Gray was fired last October after the firm learned about the SEC’s investigation.

David Woodcock, director of the SEC’s Fort Worth regional office, said: "As head of an investor relations firm that helped clients prepare announcements of material events, Gray had unique access to extremely sensitive and confidential information before the rest of the world received it."

David L. Peavler, associate director of the Fort Worth regional office, said: "Gray not only knew the firm’s policies that prohibited employees from trading on confidential information gleaned from clients – he authored them. While Gray was personally requiring firm employees to sign copies of the policies he wrote, he was insider trading himself."

According to the SEC’s complaint filed in federal court in Houston, Gray illegally traded in the securities of at least six firm clients.

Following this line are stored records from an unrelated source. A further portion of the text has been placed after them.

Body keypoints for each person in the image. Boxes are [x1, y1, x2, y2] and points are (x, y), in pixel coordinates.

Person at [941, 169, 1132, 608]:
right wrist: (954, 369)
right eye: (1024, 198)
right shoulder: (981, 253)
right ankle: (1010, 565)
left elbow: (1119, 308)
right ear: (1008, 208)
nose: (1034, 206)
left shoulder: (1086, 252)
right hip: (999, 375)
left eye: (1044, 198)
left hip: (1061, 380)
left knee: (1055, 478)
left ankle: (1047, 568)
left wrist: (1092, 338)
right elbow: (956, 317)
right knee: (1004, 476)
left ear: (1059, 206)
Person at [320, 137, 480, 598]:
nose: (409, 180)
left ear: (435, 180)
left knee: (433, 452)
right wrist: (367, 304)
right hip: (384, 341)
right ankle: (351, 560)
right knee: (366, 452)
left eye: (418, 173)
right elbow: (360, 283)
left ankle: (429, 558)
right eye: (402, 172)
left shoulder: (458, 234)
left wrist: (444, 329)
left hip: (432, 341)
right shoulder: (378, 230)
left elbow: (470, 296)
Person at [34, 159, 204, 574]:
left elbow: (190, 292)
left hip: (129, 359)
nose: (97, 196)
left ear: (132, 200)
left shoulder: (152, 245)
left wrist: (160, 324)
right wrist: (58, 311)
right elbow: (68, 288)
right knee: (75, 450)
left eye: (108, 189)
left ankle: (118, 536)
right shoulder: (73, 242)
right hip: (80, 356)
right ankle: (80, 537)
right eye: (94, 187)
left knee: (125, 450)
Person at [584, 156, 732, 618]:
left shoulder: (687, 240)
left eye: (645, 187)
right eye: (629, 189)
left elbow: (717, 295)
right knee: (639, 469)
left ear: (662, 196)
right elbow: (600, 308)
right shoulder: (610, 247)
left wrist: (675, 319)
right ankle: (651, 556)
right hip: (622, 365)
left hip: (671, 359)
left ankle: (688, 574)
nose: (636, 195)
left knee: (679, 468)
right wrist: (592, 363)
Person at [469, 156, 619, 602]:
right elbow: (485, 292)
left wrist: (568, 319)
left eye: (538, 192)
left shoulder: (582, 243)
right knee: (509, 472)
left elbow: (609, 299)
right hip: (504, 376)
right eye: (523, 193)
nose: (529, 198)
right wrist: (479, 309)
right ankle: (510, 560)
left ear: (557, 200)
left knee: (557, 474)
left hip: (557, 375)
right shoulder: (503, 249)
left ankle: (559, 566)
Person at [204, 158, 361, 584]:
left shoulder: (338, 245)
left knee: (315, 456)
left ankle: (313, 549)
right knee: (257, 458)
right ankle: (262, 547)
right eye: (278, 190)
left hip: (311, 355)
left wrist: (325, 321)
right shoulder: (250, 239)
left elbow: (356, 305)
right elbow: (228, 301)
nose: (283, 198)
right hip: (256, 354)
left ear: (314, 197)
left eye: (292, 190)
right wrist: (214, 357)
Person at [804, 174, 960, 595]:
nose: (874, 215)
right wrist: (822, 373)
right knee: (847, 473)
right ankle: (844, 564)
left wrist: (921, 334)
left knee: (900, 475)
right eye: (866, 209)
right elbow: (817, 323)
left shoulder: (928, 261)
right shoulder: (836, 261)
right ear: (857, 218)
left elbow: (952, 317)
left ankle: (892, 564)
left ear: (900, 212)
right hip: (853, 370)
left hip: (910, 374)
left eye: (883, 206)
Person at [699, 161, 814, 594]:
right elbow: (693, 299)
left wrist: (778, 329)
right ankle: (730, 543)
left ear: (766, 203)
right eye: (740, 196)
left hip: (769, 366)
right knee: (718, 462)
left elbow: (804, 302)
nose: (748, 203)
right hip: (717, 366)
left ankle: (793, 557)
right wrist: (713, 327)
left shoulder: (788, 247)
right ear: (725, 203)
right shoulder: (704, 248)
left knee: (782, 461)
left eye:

Gray asked employees about forthcoming material transactions or announcements before they became public, and he sometimes met directly with clients to discuss confidential information with them. Gray also helped maintain the firm’s shared computer network drive, which included drafts and final versions of all relevant press releases.

According to the SEC’s complaint, Gray opened his only trading account in September 2009 and borrowed funds from his life insurance policy to fund his trading activity. At first, Gray primarily traded in the common stock of firm clients, sometimes holding the securities for months at a time but on other occasions compiling shares immediately before a major announcement.

According to the SEC’s complaint, later that same year Gray began engaging in more risky and lucrative short-term options trades in which profits were facilitated by his knowledge of inside information. In several instances, Gray purchased very short-term call and put options contracts.

The SEC’s complaint charges Gray with violations of Section 17(a) of the Securities Act of 1933, Section 10(b) of the Securities Exchange Act of 1934 and Rule 10b-5, and seeks a final judgment ordering him to disgorge all of his ill-gotten gains with prejudgment interest and pay financial penalties. The complaint also seeks permanent injunctive relief.

The SEC’s investigation was conducted by Todd Baker, Ty Martinez, and Jonathan Scott of the Fort Worth regional office. The litigation will be led by Jennifer Brandt and Baker. The SEC appreciates the assistance of the Options Regulatory Surveillance Authority and the Financial Industry Regulatory Authority.